These two words should never be used in close proximity, and that is the problem. The first function of the president is to protect the United States and its people from “all enemies, foreign and domestic.” The President’s Daily Brief, the collection of the best intelligence, is the daily summary of what our enemies are up to. It is the crown jewel of the intelligence community; being on the list of people who get a copy is one the main status symbols in Washington.
Unless you’re Donald Trump.
Trump Has Nearly Eliminated Intelligence Briefings From His Schedule Entirely
President Donald Trump’s interest in taking intelligence briefings has been declining steadily since his first months in office and has dropped to near zero in recent weeks, according to a HuffPost review of all of his daily schedules.

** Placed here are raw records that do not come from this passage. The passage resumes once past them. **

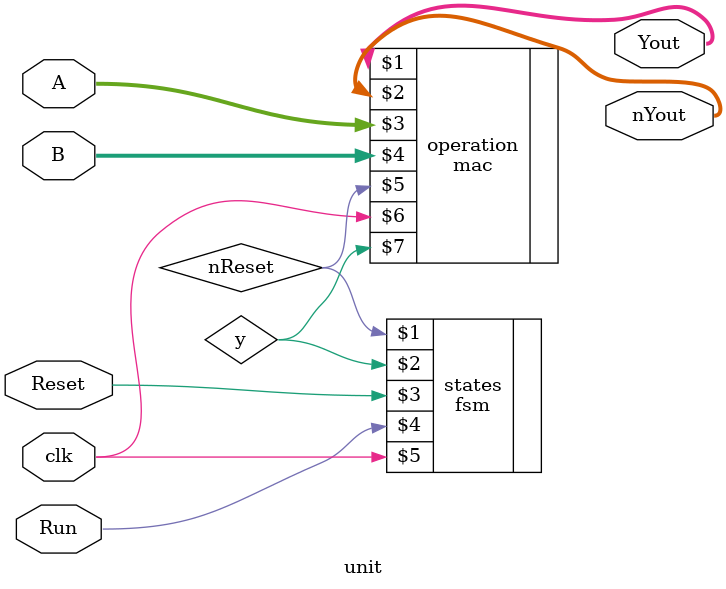
<source format=v>
module unit (Yout, nYout, A, B, Run, Reset, clk);
	input [1:0]A; wire [1:0]A;
	input [1:0]B; wire [1:0]B;
	input Run; wire Run;
	input Reset; wire Reset;
	input clk; wire clk;
	output [7:0]Yout; wire [7:0]Yout;
	output [7:0]nYout; wire [7:0]nYout;

	fsm states(nReset, y, Reset, Run, clk);
	mac operation(Yout, nYout, A, B, nReset, clk, y);
	
endmodule
</source>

Trump went from a high of 4.1 briefings per week on average in March 2017 to 0.7 per week since July 1, shortly after it became public that he had ignored intelligence reports about Russia offering bounties to the Taliban for each American soldier killed in Afghanistan.
Monday’s briefing, in fact, was the first in August and the first since July 22. That month had only three briefings scheduled.
The story notes that George W. Bush had his daily briefings before 7 in the morning. (He may have ignored the Bin Laden warning, but at least acknowledged getting it.) Obama had his PDB downloaded on an iPad so he could read at 6 AM. Trump, however, doesn’t want his daily dose of Fox and Friends interrupted by trivia like existential threats to the country, and rarely sees or hears the PDB before noon — on those days when he bothers to hear it at all.